Apanas Lake, es una propiedad de varios kilómetros cuadrados que se extiende a lo largo de una de las orillas del lago Apanas, al norte de Jinotega; cada lote cuesta una pequeña fortuna, pero la inversión vale cada centavo. Aquel dos de noviembre que llegué para instalarme, decidí dar un paseo por el vecindario antes de reunirme con mi abogado en mi nueva casa. Recuerdo que recorrí las callecitas pavimentadas hasta llegar al punto más alto de la propiedad, incapaz de creer que yo hubiese reunido el dinero suficiente para vivir en aquel lugar, me detuve un momento y contemplé aquella sucesión de colinas boscosas y casitas. La vista era digna de una postal, todo parecía tan pulcro y de buen gusto que ni en un millón de años hubiese podido imaginar lo que en ese momento estaba sucediendo bajo uno de aquellos tejados.

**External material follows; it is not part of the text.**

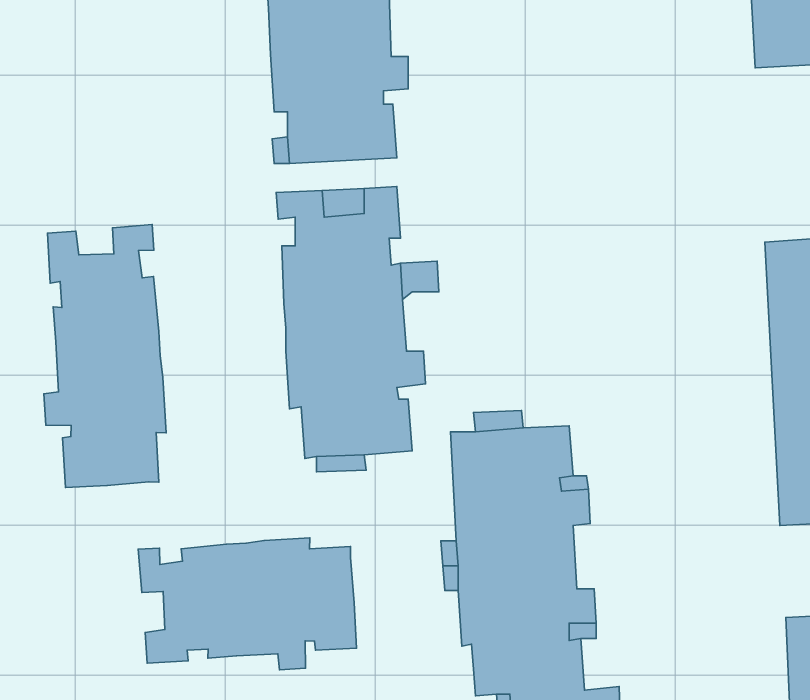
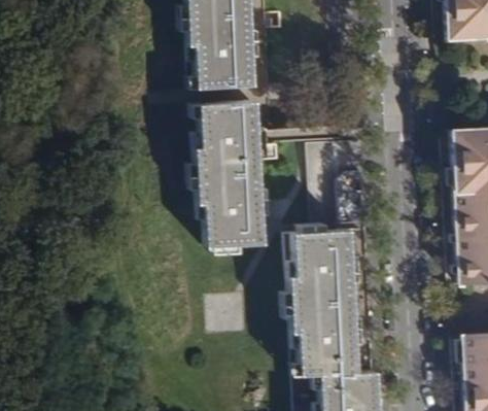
building: [44,224,166,488] -> none
building: [138,538,357,670] -> none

Cuando subí al sendero de mi terreno, me impresioné al ver la casa que solo conocía en planos y maquetas; afuera me esperaba mi abogado, la agente de ventas del proyecto, y la arquitecta que había diseñado la urbanización. Esta última era una mujer de rasgos asiáticos cuyo cuerpo infantil contrastaba con la sensualidad de sus movimientos y el tono fino, a veces lascivo, de su voz.
.
.
— ¡Bienvenido a Apanas! —Chilló, Clara Robles, la agente de ventas—. Nos complace que sea parte de nuestra comunidad.
Me limité a sonreírle, su voz aguda y sus sonrisas nasales me provocaba mal humor.
.
.
—Señor Bernard, pase adelante —dijo Enma Miyazaki, la arquitecta, extendiendo un juego de llaves.
.
.
Yo introduje una llave en la cerradura y giré el picaporte, sentí el metal lubricado emitiendo un chasquido, empujé la puerta y aspiré el olor a yeso y madera nueva. Desde el vestíbulo se podía ir a un pasillo donde estaban las escaleras y el baño de visitas, o a la sala de estar, que al igual que el comedor, tenía acceso a una terraza con vista al lago. Luego de recorrer la primera planta, subimos las escaleras y anduvimos por dos dormitorios, un par de cuartos de baño y nos detuvimos frente a una puerta que tenía una placa con mi nombre. Era mi estudio, dos de las cuatro paredes estaban cubiertas por estanterías para libros y en la pared que estaba frente a la puerta habia un ventanal que iba desde el suelo de madera hasta el techo, sin duda, el lugar perfecto para colocar mi escritorio y mi iMac.
.
.
Media hora más tarde, bajamos al sendero donde estaban aparcados los vehículos y me despedí de mi abogado y de Enma Miyazaki, quien quedó de regresar pronto para asesorarme con el diseño de interiores. Lucia Robles fue la última en irse, me pidió que la acompañara hasta la puerta de su jeep, se sentó en el asiento del conductor y sacó un libro de la guantera. Lo reconocí de inmediato, era mi primer novela, publicada ocho años atrás; ¡¿acaso se estaba burlando de mi?! Aquel intento de novela negra era más aburrido que el manual de una lavadora, aun así, ella insistió en que le firmara la portada. Luego la vi salir de retroceso, sonriendo como si quisiese provocarse un calambre facial.
Cuando estuve solo, llamé al café que habían instalado en la Casa Club y pedí que me llevaran una orden de empanadas chilenas y dos cervezas enlatadas. Me senté en los escalones del porche y encendí un cigarrillo, esperando mi almuerzo y al camión que traía una parte de los muebles que había comprado en Managua. Un minuto después me acosté sobre el piso de madera, y estuve viendo hacia el cielo falso por largo rato; cuando volví a sentarme, me llevé un susto tan grande que casi me trago el filtro que tenía entre los labios.